Bueno, disimulan a veces, lo dicen en boca pequeña para que no entren moscas,
pero poco más.
La participación ciudadana no es la panacea y hay que avisarlo.
La participación es el primer estado de la afección, de la implicación, del
deseo de trabajar por la política. De momento creo que hay que cambiar el
concepto de “la política” y aprender de los griegos para tras resetear el
sistema volver a valorar el trabajo de la política. Vamos a recoger unas
palabras de Aristóteles en su libro “La política”.
La comunidad perfecta
es la polis..., surgió para satisfacer las necesidades vitales del hombre, pero
su finalidad es permitirle vivir bien... El hombre que, naturalmente y no por
azar, no viva en la polis, es infrahumano o sobrehumano.
Entrar en política era de civilizados, de ciudadanos que
empezaban a agruparse en sistemas más complejos que las aldeas dispersas, en
pequeñas ciudades que necesitan dotar de calidad la vida de sus ciudadanos.
Vale, vale, había esclavos y las mujeres no tenían voz ni voto, de acuerdo,
pero tampoco había iPad ni sopas de sobre.

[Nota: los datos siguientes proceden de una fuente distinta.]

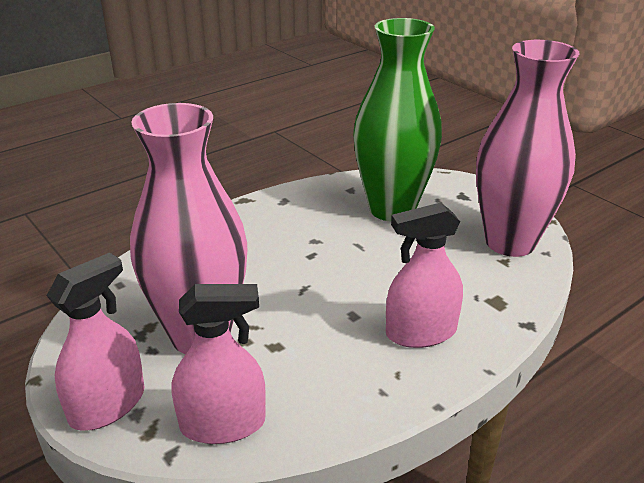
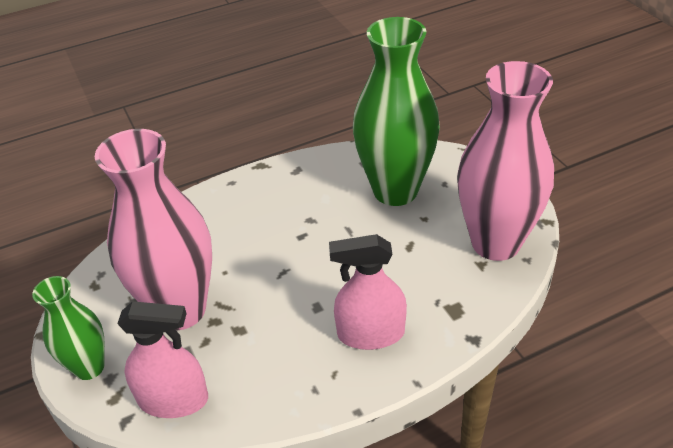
camera: 15 degrees right, 10 degrees up
pink spray bottle [47,253,144,431] -> green vase [32,276,105,380]

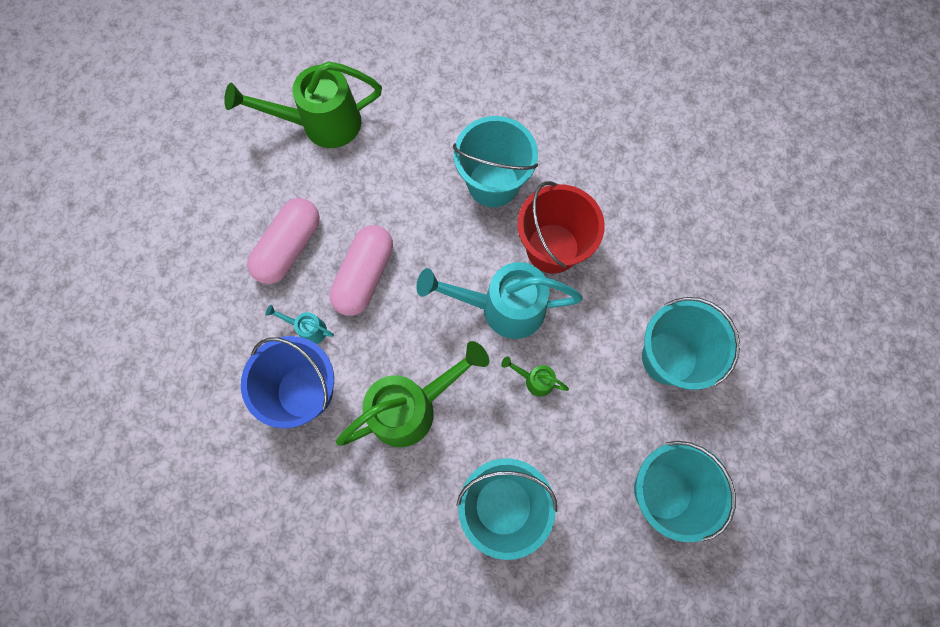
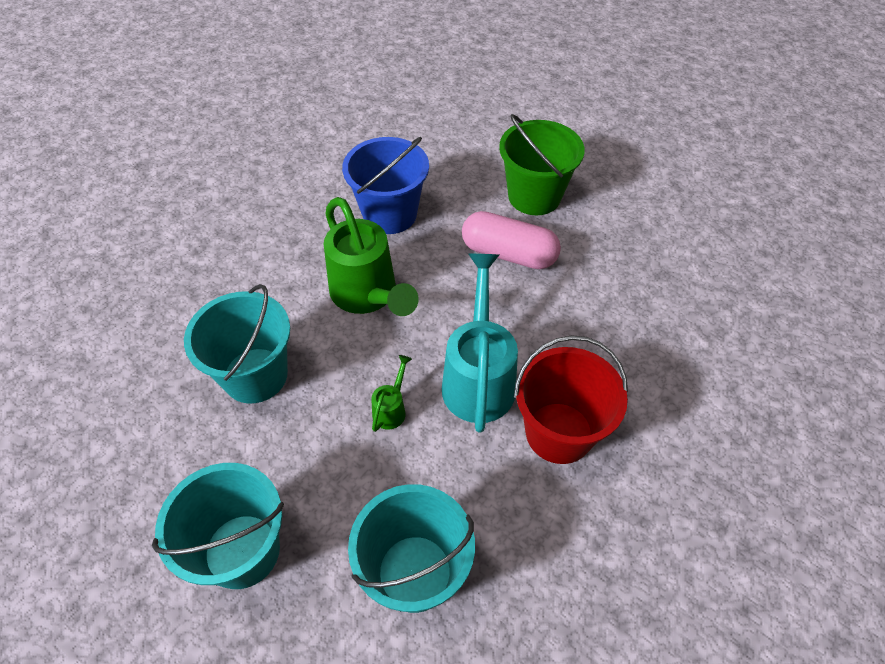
camera: 90 degrees right, 20 degrees down
green watering can [224,61,382,148] -> none
pink capsule [247,198,320,284] -> green bucket [499,114,585,215]
turquoise watering can [266,305,334,344] -> none
turquoise bucket [453,116,538,207] -> none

Si los griegos tenían la Ecclesia en donde participaban
todos los ciudadanos (si, no insistamos, los esclavos y las mujeres, no) en una
asamblea soberana en donde se hacían las leyes y se controlaba a los Consejeros
y Magistrados, se hacía la guerra o se firmaba la paz, se estaba creando un
sistema de orden y gobierno que ya entonces se conocía como democracia
(gobierno de los más o de la multitud).
Hoy han pasado siglos, sabemos que es complejo lograr el
éxito con una participación ciudadana sin normas básicas, como sabemos que
simplemente votar cada cuatro años no es que sea muy poco, es que no es nada de
nada.
En España hemos perdido algo tan sencillo como la
interacción del gobernante con sus ciudadanos. No se habla con ellos, no se
informa, no se comunica con calma y verdad, curiosamente cuando más sencillo es
hablar y comunicar. Y hemos recuperado el miedo de la Edad Media a que quien
está obedeciendo diga lo que quiere y no coincida con lo que se quiere hacer.
Somos la sociedad más y mejor formada nunca en la historia de la humanidad, pero
es cuando menos queremos saber lo que pueden opinar los ciudadanos. El político
no quiere saber lo que opina el ciudadano. Lo deja todo en manos de las
encuestas cocinadas, en porcentajes, en documentos disfrazados de verdades.
La participación es buena, pero es también algo que hay que
ir edificando según los tiempos. Y hay que darle sentido y valor. Y sobre todo
respeto. Hay grupos o asociaciones que se creen representantes de la participación,
pero en realidad son pequeños charcos cuando lo que necesitamos son cataratas,
grandes corrientes de agua traslúcida, en donde nadie manipule, simplemente
encuadre, seleccione, agrupe y trasmita. Un sistema abierto y trasparente,
limpio pero con un constante aviso de que los milagros no existen. ¿O existen?
Los ciudadanos saben admitir la sinceridad aunque sea dura. Lo que nunca
admiten en la mentira tramposos aunque sea positiva escucharla para tranquilizar.
Sobre todo por que ya somos maduros.